### PROBLEMI DA RISOLVERE:
(a) Rispondi alle seguenti domande sul testo sulla Marsica antica:
(i) Come si chiamava anticamente il fiume Giovenco?
(ii) A quale gens apparteneva il fundus in cui sorse l'accampamento?
(iii) Quali imperatori, dopo Claudio, intervennero sull'opera dell'Emissario?
(b) Elenca tutte le categorie di persone che, secondo il testo sulla Marsica antica, erano ospitate nell'accampamento degli addetti ai lavori.
(c) Prosegui il testo sulla Marsica antica a partire dalla sua ultima frase.

### TESTO CITATO:

┌──

Sempre nei pressi di Marruvium, si trovava il Castrum Piscinae (Pescina), un robusto presidio militare edificato probabilmente al tempo della Guerra Sociale per difendere la capitale marsa  dagli attacchi delle truppe romane.
Prendeva il nome da un ansa del flumen Juvencus in cui  si trovavano dei vivai per l’allevamento delle anatre e delle tinche del Fucino.
Da notare che proprio il fiume, anticamente chiamato Pitonius, dopo la Guerra Sociale prese il nome di Juvencus, (oggi Giovenco), per ricordare  Juventius, un eroe sannita morto sulle sue sponde per mano di Silla, nel tentativo di arginare l’invasione romana della capitale marsa Marruvium.
Sempre in concomitanza dei lavori per la costruzione dell’Emissario del Fucino, cominciò a prendere origine il nucleo di quello che più tardi diventerà Avezzano, l’attuale capoluogo della Marsica.
Infatti, sia durante i lavori di Claudio, che durante i successivi interventi di Traiano ed Adriano, ci fu la necessità di costruire un accampamento in cui ospitare gli addetti ai lavori per la realizzazione dell’opera:  schiavi, operai liberi, soldati, ingegneri ed ispettori imperiali.
L’accampamento, inizialmente costituito da baracche  e successivamente da edifici in muratura, venne realizzato nei pressi del cantiere, in un fundus appartenente alla gens Vettia, un casato più volte attestato fra i Marsi, e pertanto denominato Ad Vettianum fundum ; da qui deriverebbe il successivo nome di Avezzano.

└──

### DATI ARCHIVIATI:
┌──

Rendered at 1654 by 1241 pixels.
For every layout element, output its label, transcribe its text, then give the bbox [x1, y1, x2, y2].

└──
┌──

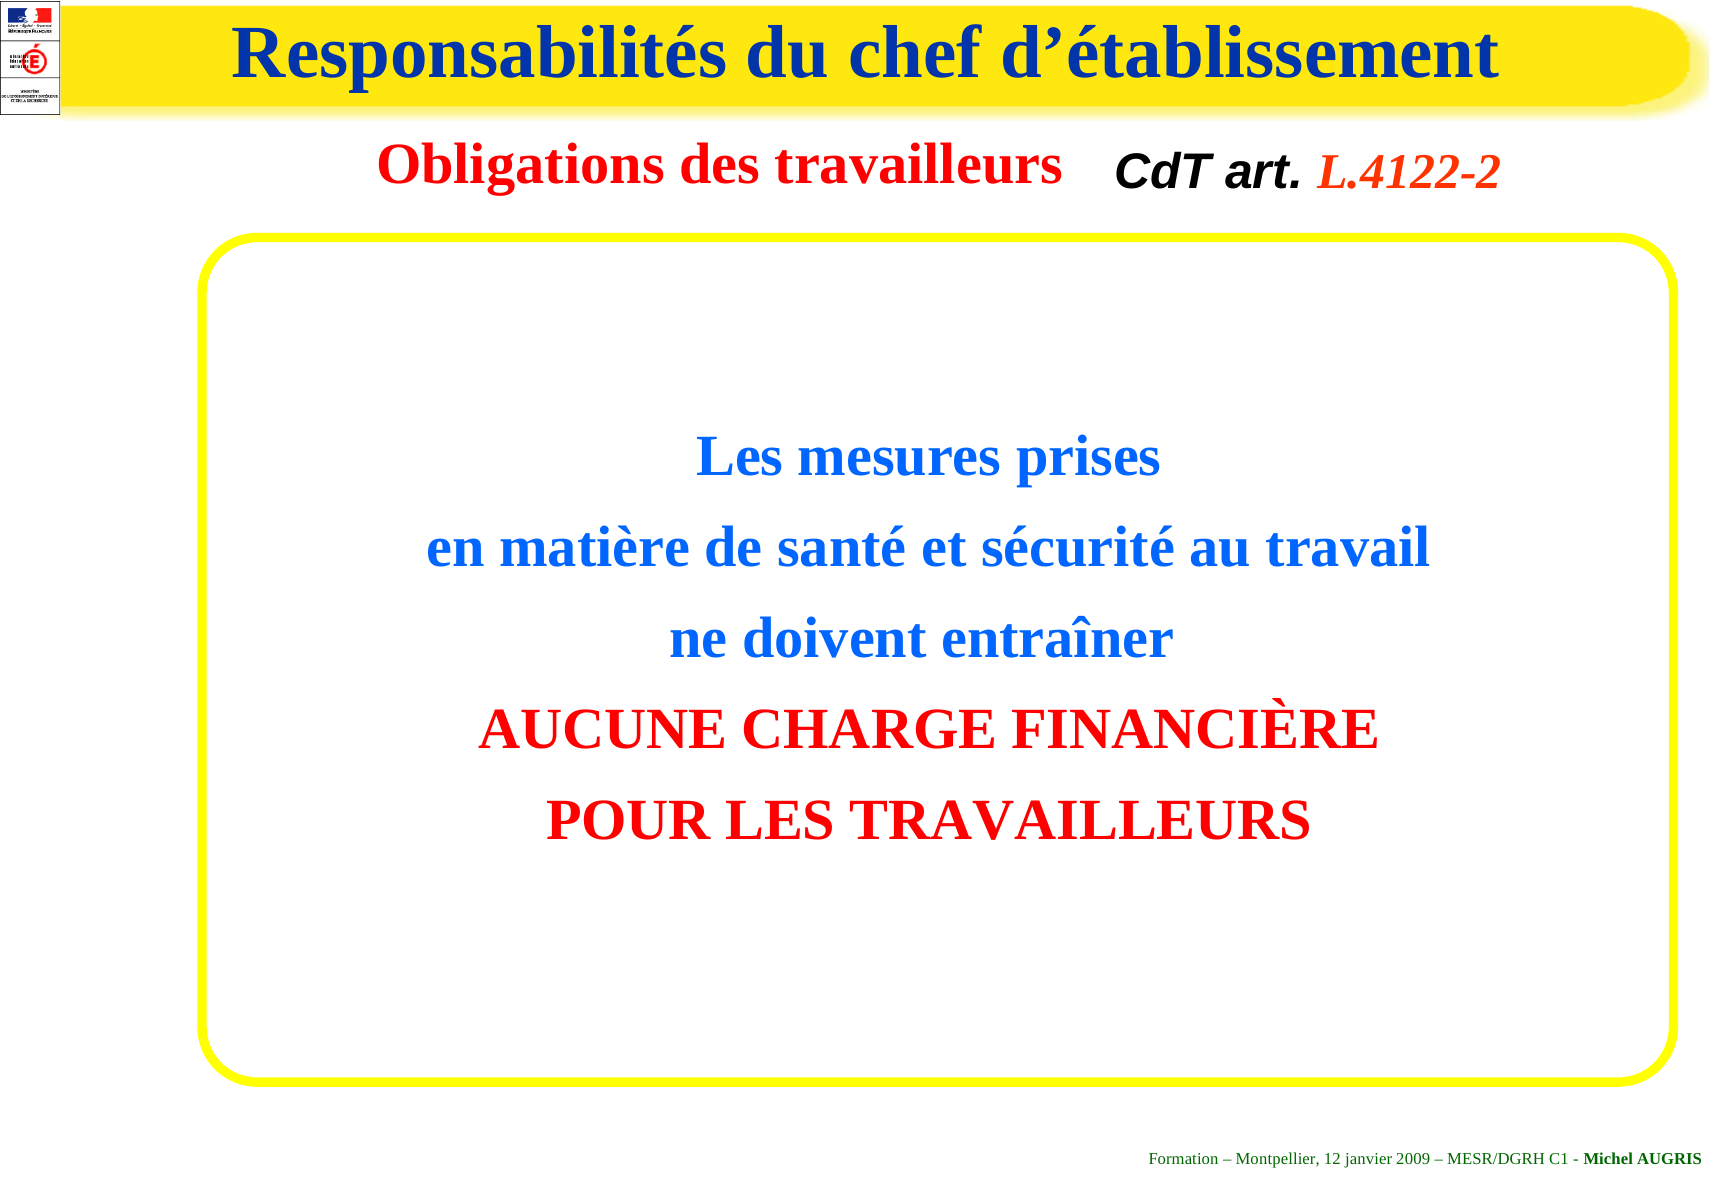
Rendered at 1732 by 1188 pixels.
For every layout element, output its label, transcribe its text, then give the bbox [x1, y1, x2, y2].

└──

### ELENCO DELLE RISPOSTE:
(a)
(i) Pitonius.
(ii) Alla gens Vettia.
(iii) Traiano e Adriano.

(b) Schiavi, operai liberi, soldati, ingegneri, ispettori imperiali.

(c)
Nella zona del Fucino, inoltre, stabilirono la propria residenza, villae, parecchi personaggi importanti della Roma imperiale.
Nel territorio di Alba Fucens, ebbe possedimenti terrieri ed una villa rustica Lucio Vitellio, padre dell’Imperatore Aulo Vitellio (aprile – dicembre del 69 d.C.).
La stessa Alba Fucens visse in questo periodo l’apogeo della sua splendida storia.
Sono da riferire al II° secolo d.C. numerosi rifacimenti ed abbellimenti dei monumenti, degli edifici pubblici e delle domus patrizie esistenti all’interno ed all’esterno delle sue mura.
Si hanno notizie di ville rustiche appartenute all’Imperatore Marco Aurelio ed ad altri dignitari della sua corte.
D’altra parte anche Claudio ed Agrippina risiedettero ad Alba durante i giorni della doppia inaugurazione dell’emissario del Fucino.
In quell’occasione l’Imperatrice fece dono ai Magistrati della città di una statuetta di bronzo dorato che la raffigurava; la statuetta fu rinvenuta durante gli scavi degli anni ’60 ed è attualmente conservata preso il Museo Nazionale di Chieti.
A Supinum, oggi Trasacco, è di queso periodo la ricostruzione  dell’anfiteatro, il restauro del teatro e la costruzione del nuovo tribunal, festeggiati con due giornate di rappresentazioni teatrali.
Risalgono sempre a questo periodo dei monumenti funerari, riccamente decorati, appartenuti a personaggi d’alto rango nel campo militare.
Invece, in quell’epoca, già non esisteva più la città di Archippe, ingoiata dal lago molti anni prima.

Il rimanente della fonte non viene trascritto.